Contudo, o que caminharia para ser uma história símbolo do olimpismo de participação, começou a tomar outro rumo no Canadá, a fim de contornar o fraco desempenho da equipe nos jogos. Passou-se a relacionar a nacionalidade dos atletas africanos ao estereótipo de que negros não sabem nadar. O tom humorístico de narração do canal CBC canadense tomou conta da equipe de cobertura de natação do centro de comunicações. Moussambani que ficou marcado como "o lesma" e "enguia" pelos comentaristas, por se debater nas águas, começara a nadar há apenas sete meses antes.

Moussambani tentou obter, em Sidney, uma identidade que é negada a negros pela imaginação popular e, mais ainda, pela mídia.

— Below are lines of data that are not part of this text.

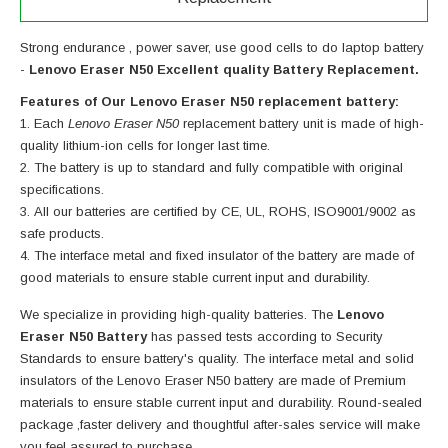
Strong endurance , power saver, use good cells to do laptop battery
-
Lenovo Eraser N50 Excellent quality Battery Replacement.
Features of Our Lenovo Eraser N50 replacement battery:
Each
Lenovo Eraser N50
replacement battery unit is made of high-
quality lithium-ion cells for longer last time.
The battery is up to standard and fully compatible with original
specifications.
All our batteries are certified by CE, UL, ROHS, ISO9001/9002 as
safe products.
The interface metal and fixed insulator of the battery are made of
good materials to ensure stable current input and durability.
We specialize in providing high-quality batteries. The
Lenovo
Eraser N50 Battery
has passed tests according to Security
Standards to ensure battery's quality. The interface metal and solid
insulators of the
Lenovo Eraser N50 battery
are made of Premium
materials to ensure stable current input and durability. Round-sealed
package ,faster delivery and thoughtful after-sales service will make
you feel assured to purchase.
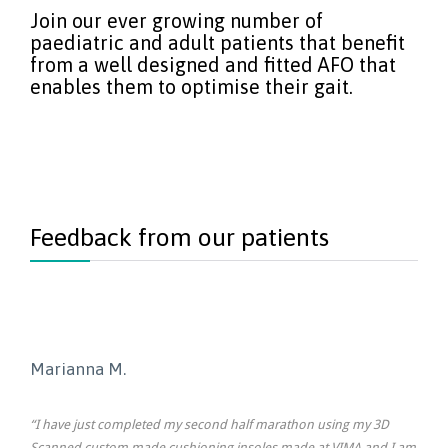
Join our ever growing number of
paediatric and adult patients that benefit
from a well designed and fitted AFO that
enables them to optimise their gait.
Feedback from our patients
Marianna M.
“I have just completed my second half marathon using my 3D
Scanned custom made cushioning insoles made at VIMA and I am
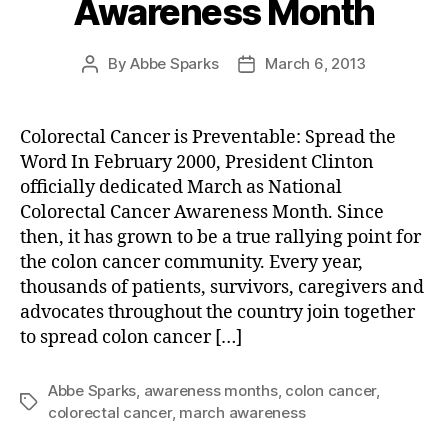
Awareness Month
By
Abbe Sparks
March 6, 2013
Post
Post
author
date
Colorectal Cancer is Preventable: Spread the
Word In February 2000, President Clinton
officially dedicated March as National
Colorectal Cancer Awareness Month. Since
then, it has grown to be a true rallying point for
the colon cancer community. Every year,
thousands of patients, survivors, caregivers and
advocates throughout the country join together
to spread colon cancer […]
Abbe Sparks
,
awareness months
,
colon cancer
,
Tags
colorectal cancer
,
march awareness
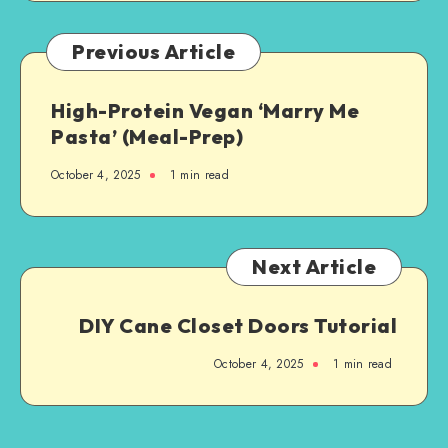
Previous Article
High-Protein Vegan ‘Marry Me
Pasta’ (Meal-Prep)
October 4, 2025
1
min read
Next Article
DIY Cane Closet Doors Tutorial
October 4, 2025
1
min read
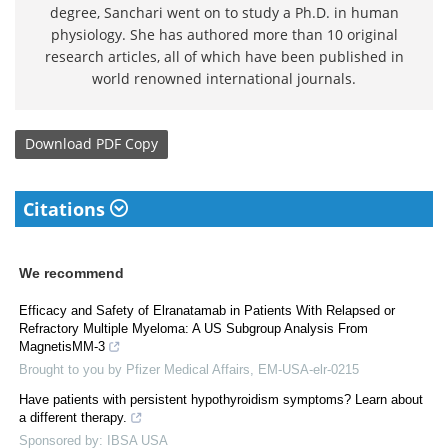
degree, Sanchari went on to study a Ph.D. in human
physiology. She has authored more than 10 original
research articles, all of which have been published in
world renowned international journals.
Download
PDF Copy
Citations
We recommend
Efficacy and Safety of Elranatamab in Patients With Relapsed or
Refractory Multiple Myeloma: A US Subgroup Analysis From
MagnetisMM-3
Brought to you by Pfizer Medical Affairs, EM-USA-elr-0215
Have patients with persistent hypothyroidism symptoms? Learn about
a different therapy.
Sponsored by: IBSA USA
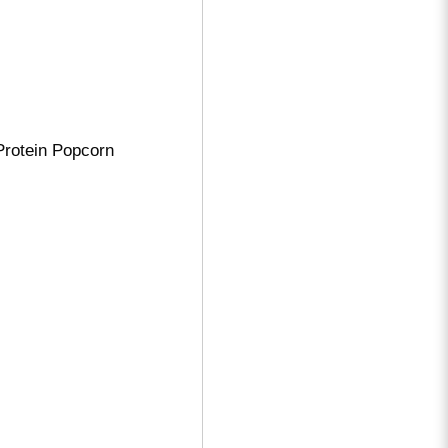
 Protein Popcorn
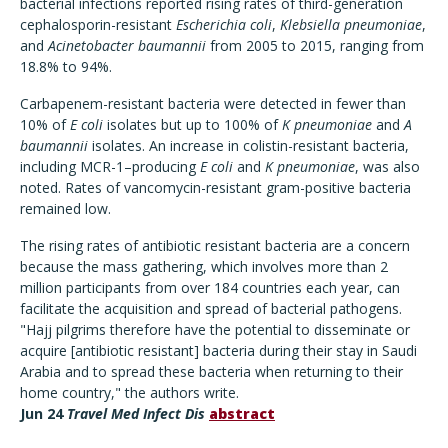
bacterial infections reported rising rates of third-generation
cephalosporin-resistant
Escherichia coli
,
Klebsiella pneumoniae
,
and
Acinetobacter baumannii
from 2005 to 2015, ranging from
18.8% to 94%.
Carbapenem-resistant bacteria were detected in fewer than
10% of
E coli
isolates but up to 100% of
K pneumoniae
and
A
baumannii
isolates. An increase in colistin-resistant bacteria,
including MCR-1–producing
E coli
and
K pneumoniae
, was also
noted. Rates of vancomycin-resistant gram-positive bacteria
remained low.
The rising rates of antibiotic resistant bacteria are a concern
because the mass gathering, which involves more than 2
million participants from over 184 countries each year, can
facilitate the acquisition and spread of bacterial pathogens.
"Hajj pilgrims therefore have the potential to disseminate or
acquire [antibiotic resistant] bacteria during their stay in Saudi
Arabia and to spread these bacteria when returning to their
home country," the authors write.
Jun 24
Travel Med Infect Dis
abstract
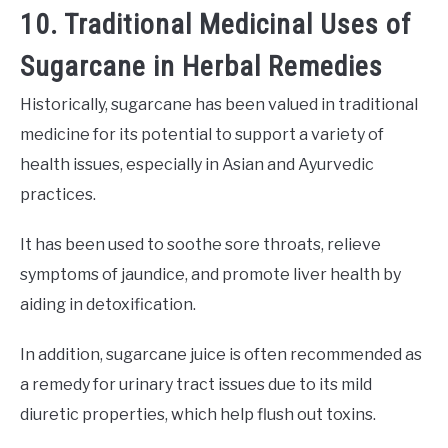
10. Traditional Medicinal Uses of
Sugarcane in Herbal Remedies
Historically, sugarcane has been valued in traditional
medicine for its potential to support a variety of
health issues, especially in Asian and Ayurvedic
practices.
It has been used to soothe sore throats, relieve
symptoms of jaundice, and promote liver health by
aiding in detoxification.
In addition, sugarcane juice is often recommended as
a remedy for urinary tract issues due to its mild
diuretic properties, which help flush out toxins.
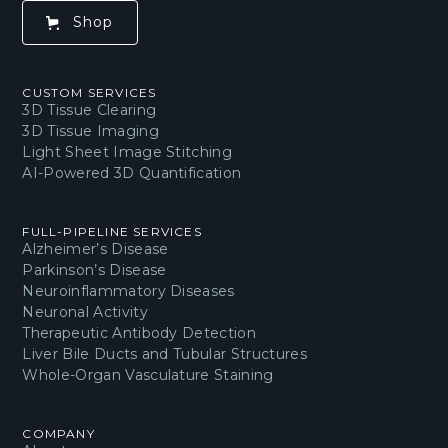
Shop
CUSTOM SERVICES
3D Tissue Clearing
3D Tissue Imaging
Light Sheet Image Stitching
AI-Powered 3D Quantification
FULL-PIPELINE SERVICES
Alzheimer’s Disease
Parkinson’s Disease
Neuroinflammatory Diseases
Neuronal Activity
Therapeutic Antibody Detection
Liver Bile Ducts and Tubular Structures
Whole-Organ Vasculature Staining
COMPANY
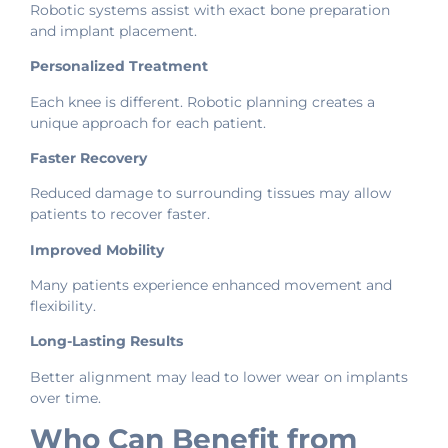
Robotic systems assist with exact bone preparation
and implant placement.
Personalized Treatment
Each knee is different. Robotic planning creates a
unique approach for each patient.
Faster Recovery
Reduced damage to surrounding tissues may allow
patients to recover faster.
Improved Mobility
Many patients experience enhanced movement and
flexibility.
Long-Lasting Results
Better alignment may lead to lower wear on implants
over time.
Who Can Benefit from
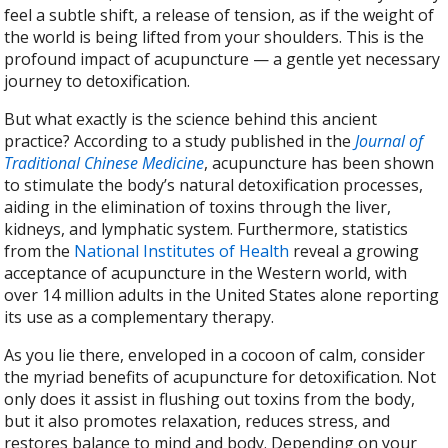
feel a subtle shift, a release of tension, as if the weight of
the world is being lifted from your shoulders. This is the
profound impact of acupuncture — a gentle yet necessary
journey to detoxification.
But what exactly is the science behind this ancient
practice? According to a study published in the
Journal of
Traditional Chinese Medicine
, acupuncture has been shown
to stimulate the body’s natural detoxification processes,
aiding in the elimination of toxins through the liver,
kidneys, and lymphatic system. Furthermore, statistics
from the
National Institutes of Health
reveal a growing
acceptance of acupuncture in the Western world, with
over 14 million adults in the United States alone reporting
its use as a complementary therapy.
As you lie there, enveloped in a cocoon of calm, consider
the myriad benefits of acupuncture for detoxification. Not
only does it assist in flushing out toxins from the body,
but it also promotes relaxation, reduces stress, and
restores balance to mind and body. Depending on your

O estereótipo criado de que negros não sabem nadar não são apenas rotulações ou mitos generalizados a respeito de determinados grupos. Tais estereótipos afetam de maneira drásticas as identidades por meio de relações de poder, servindo para classificar atletas por meio de comportamentos, características e histórias, desumanizando os estereotipados, conforme Stuart Hall afirma, e impedindo-os de ter um desenvolvimento e interações sociais que a eles façam sentido.

Ainda há muitas barreiras a serem quebradas para a homogeneidade de oportunidades e a ascendência de novos Hamilton, Tiger Woods e Arthur Ashe. A natação ainda é esporte para poucos e mesmo o barbarense César Cielo ainda não será capaz de popularizar o esporte, tal qual tentou Guga e Daiane dos Santos. Para a massificação da natação é necessário que haja mais piscinas públicas ou em comunidades carentes para que jovens menos favorecidos possam ter a oportunidade de ao menos desenvolver capacidade motora e se interessem pela prática da modalidade. Mais do que tudo, políticas públicas devem ser realizadas, de conscientização e de fomento ao esporte orientado.